## START Given data

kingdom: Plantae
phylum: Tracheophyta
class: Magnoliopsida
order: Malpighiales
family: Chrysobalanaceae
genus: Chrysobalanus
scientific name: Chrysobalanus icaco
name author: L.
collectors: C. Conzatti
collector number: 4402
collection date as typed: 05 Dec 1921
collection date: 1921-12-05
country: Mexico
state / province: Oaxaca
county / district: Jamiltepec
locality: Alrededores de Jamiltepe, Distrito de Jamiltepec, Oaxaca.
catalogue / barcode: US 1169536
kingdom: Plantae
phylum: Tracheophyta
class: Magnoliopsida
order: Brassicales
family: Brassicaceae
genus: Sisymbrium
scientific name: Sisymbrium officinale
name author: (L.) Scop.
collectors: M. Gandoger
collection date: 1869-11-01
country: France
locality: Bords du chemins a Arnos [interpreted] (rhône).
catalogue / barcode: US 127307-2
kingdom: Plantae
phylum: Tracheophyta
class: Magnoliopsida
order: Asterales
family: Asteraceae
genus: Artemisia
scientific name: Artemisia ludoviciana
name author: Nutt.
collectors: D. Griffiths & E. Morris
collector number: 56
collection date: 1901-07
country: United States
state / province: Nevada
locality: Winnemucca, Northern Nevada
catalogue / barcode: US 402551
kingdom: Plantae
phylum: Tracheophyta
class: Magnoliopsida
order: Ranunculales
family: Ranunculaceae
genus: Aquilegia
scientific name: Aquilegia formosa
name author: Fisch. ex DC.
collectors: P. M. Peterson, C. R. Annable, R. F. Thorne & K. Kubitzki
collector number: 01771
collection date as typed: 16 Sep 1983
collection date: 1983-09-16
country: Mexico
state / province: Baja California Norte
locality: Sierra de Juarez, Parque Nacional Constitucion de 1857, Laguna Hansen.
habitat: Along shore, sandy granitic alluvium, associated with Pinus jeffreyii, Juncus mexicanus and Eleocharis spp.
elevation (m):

## END Given data

Rewrite all of the material above with "state / province" swapped for "state or province" wherever it occurs. Leave everything else unchanged.

kingdom: Plantae
phylum: Tracheophyta
class: Magnoliopsida
order: Malpighiales
family: Chrysobalanaceae
genus: Chrysobalanus
scientific name: Chrysobalanus icaco
name author: L.
collectors: C. Conzatti
collector number: 4402
collection date as typed: 05 Dec 1921
collection date: 1921-12-05
country: Mexico
state or province: Oaxaca
county / district: Jamiltepec
locality: Alrededores de Jamiltepe, Distrito de Jamiltepec, Oaxaca.
catalogue / barcode: US 1169536
kingdom: Plantae
phylum: Tracheophyta
class: Magnoliopsida
order: Brassicales
family: Brassicaceae
genus: Sisymbrium
scientific name: Sisymbrium officinale
name author: (L.) Scop.
collectors: M. Gandoger
collection date: 1869-11-01
country: France
locality: Bords du chemins a Arnos [interpreted] (rhône).
catalogue / barcode: US 127307-2
kingdom: Plantae
phylum: Tracheophyta
class: Magnoliopsida
order: Asterales
family: Asteraceae
genus: Artemisia
scientific name: Artemisia ludoviciana
name author: Nutt.
collectors: D. Griffiths & E. Morris
collector number: 56
collection date: 1901-07
country: United States
state or province: Nevada
locality: Winnemucca, Northern Nevada
catalogue / barcode: US 402551
kingdom: Plantae
phylum: Tracheophyta
class: Magnoliopsida
order: Ranunculales
family: Ranunculaceae
genus: Aquilegia
scientific name: Aquilegia formosa
name author: Fisch. ex DC.
collectors: P. M. Peterson, C. R. Annable, R. F. Thorne & K. Kubitzki
collector number: 01771
collection date as typed: 16 Sep 1983
collection date: 1983-09-16
country: Mexico
state or province: Baja California Norte
locality: Sierra de Juarez, Parque Nacional Constitucion de 1857, Laguna Hansen.
habitat: Along shore, sandy granitic alluvium, associated with Pinus jeffreyii, Juncus mexicanus and Eleocharis spp.
elevation (m):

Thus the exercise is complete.